Line by line, set down the records below from the first line through the line containing "fields does a". Omit the pictures.

(Beginning of Records supplied)

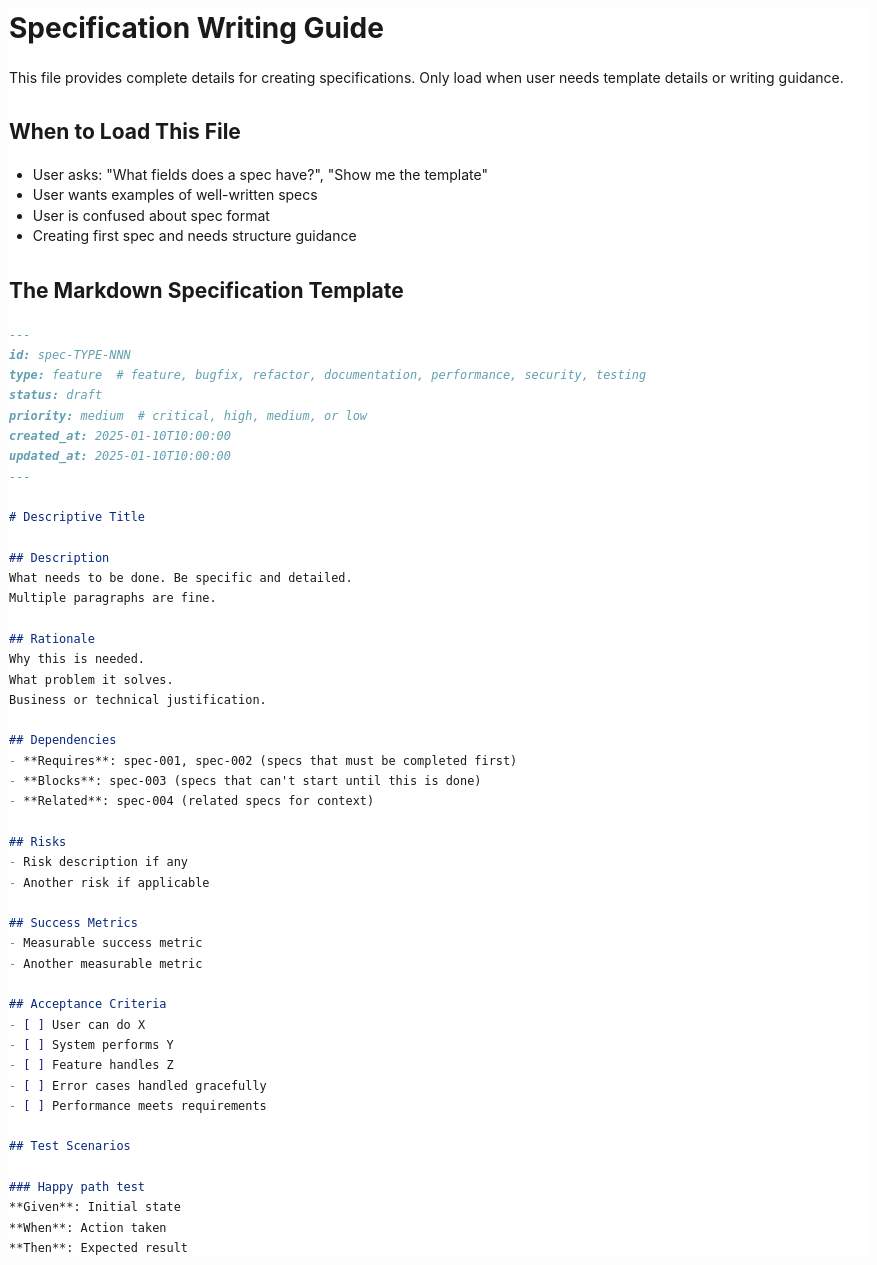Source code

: # Specification Writing Guide

This file provides complete details for creating specifications. Only load when user needs template details or writing guidance.

## When to Load This File

- User asks: "What fields does a spec have?", "Show me the template"
- User wants examples of well-written specs
- User is confused about spec format
- Creating first spec and needs structure guidance

## The Markdown Specification Template

```markdown
---
id: spec-TYPE-NNN
type: feature  # feature, bugfix, refactor, documentation, performance, security, testing
status: draft
priority: medium  # critical, high, medium, or low
created_at: 2025-01-10T10:00:00
updated_at: 2025-01-10T10:00:00
---

# Descriptive Title

## Description
What needs to be done. Be specific and detailed.
Multiple paragraphs are fine.

## Rationale
Why this is needed.
What problem it solves.
Business or technical justification.

## Dependencies
- **Requires**: spec-001, spec-002 (specs that must be completed first)
- **Blocks**: spec-003 (specs that can't start until this is done)
- **Related**: spec-004 (related specs for context)

## Risks
- Risk description if any
- Another risk if applicable

## Success Metrics
- Measurable success metric
- Another measurable metric

## Acceptance Criteria
- [ ] User can do X
- [ ] System performs Y
- [ ] Feature handles Z
- [ ] Error cases handled gracefully
- [ ] Performance meets requirements

## Test Scenarios

### Happy path test
**Given**: Initial state
**When**: Action taken
**Then**: Expected result

```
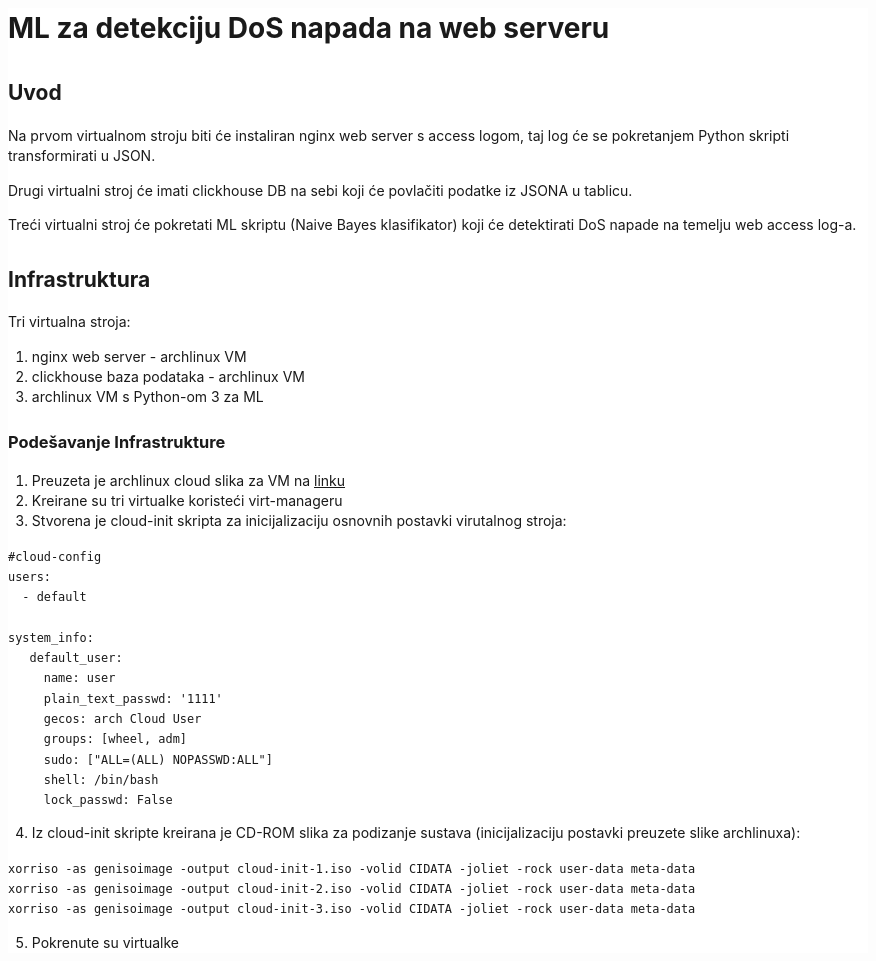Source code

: # ML za detekciju DoS napada na web serveru

## Uvod

Na prvom virtualnom stroju biti će instaliran nginx web server s access logom, taj log će se pokretanjem Python skripti transformirati u JSON.

Drugi virtualni stroj će imati clickhouse DB na sebi koji će povlačiti podatke iz JSONA u tablicu.

Treći virtualni stroj će pokretati ML skriptu (Naive Bayes klasifikator) koji će detektirati DoS napade na temelju web access log-a.

## Infrastruktura

Tri virtualna stroja:

1. nginx web server - archlinux VM
2. clickhouse baza podataka - archlinux VM
3. archlinux VM s Python-om 3 za ML

### Podešavanje Infrastrukture

1. Preuzeta je archlinux cloud slika za VM na [linku](https://gitlab.archlinux.org/archlinux/arch-boxes/-/jobs/154961/artifacts/browse/output)
2. Kreirane su tri virtualke koristeći virt-manageru
3. Stvorena je cloud-init skripta za inicijalizaciju osnovnih postavki virutalnog stroja:

```shell
#cloud-config
users:
  - default

system_info:
   default_user:
     name: user
     plain_text_passwd: '1111'
     gecos: arch Cloud User
     groups: [wheel, adm]
     sudo: ["ALL=(ALL) NOPASSWD:ALL"]
     shell: /bin/bash
     lock_passwd: False
```

4. Iz cloud-init skripte kreirana je CD-ROM slika za podizanje sustava (inicijalizaciju postavki preuzete slike archlinuxa):

```shell
xorriso -as genisoimage -output cloud-init-1.iso -volid CIDATA -joliet -rock user-data meta-data
xorriso -as genisoimage -output cloud-init-2.iso -volid CIDATA -joliet -rock user-data meta-data
xorriso -as genisoimage -output cloud-init-3.iso -volid CIDATA -joliet -rock user-data meta-data
```

5. Pokrenute su virtualke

(End of Records supplied)

• [The answer]
Source code

: # Specification Writing Guide

This file provides complete details for creating specifications. Only load when user needs template details or writing guidance.

## When to Load This File

- User asks: "What fields does a spec have?", "Show me the template"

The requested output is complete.